Resque is our Redis-backed library for creating background jobs, placing those jobs on multiple queues, and processing them later.
Background jobs can be any Ruby class or module that responds to
perform. Your existing classes can easily be converted to background
jobs or you can create new classes specifically to do work. Or, you
can do both.
All the details are in the README. We've used it to process over 10m jobs since our move to Rackspace and are extremely happy with it.
But why another background library?
A Brief History of Background Jobs
We've used many different background job systems at GitHub. SQS, Starling, ActiveMessaging, BackgroundJob, DelayedJob, and beanstalkd. Each change was out of necessity: we were running into a limitation of the current system and needed to either fix it or move to something designed with that limitation in mind.
With SQS, the limitation was latency. We were a young site and heard stories on Amazon forums of multiple minute lag times between push and pop. That is, once you put something on a queue you wouldn't be able to get it back for what could be a while. That scared us so we moved.
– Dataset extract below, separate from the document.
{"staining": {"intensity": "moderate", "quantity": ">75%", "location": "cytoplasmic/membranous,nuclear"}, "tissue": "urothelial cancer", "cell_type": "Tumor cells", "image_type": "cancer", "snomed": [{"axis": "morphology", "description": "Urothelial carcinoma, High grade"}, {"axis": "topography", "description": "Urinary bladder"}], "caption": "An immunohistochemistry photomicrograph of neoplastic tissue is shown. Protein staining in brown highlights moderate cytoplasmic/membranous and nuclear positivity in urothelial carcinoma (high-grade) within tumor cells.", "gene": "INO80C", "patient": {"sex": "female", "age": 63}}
ActiveMessaging was next, but only briefly. We wanted something focused more on Ruby itself and less on libraries. That is, our jobs should be Ruby classes or objects, whatever makes sense for our app, and not subclasses of some framework's design.
BackgroundJob (bj) was a perfect compromise: you could process Ruby jobs or Rails jobs in the background. How you structured the jobs was largely up to you. It even included priority levels, which would let us make "repo create" and "fork" jobs run faster than the "warm some caches" jobs.
However, bj loaded the entire Rails environment for each job. Loading Rails is no small feat: it is CPU-expensive and takes a few seconds. So for a job that may take less than a second, you could have 8 - 20s of added overhead depending on how big your app is, how many dependencies it requires, and how bogged down your CPU is at that time.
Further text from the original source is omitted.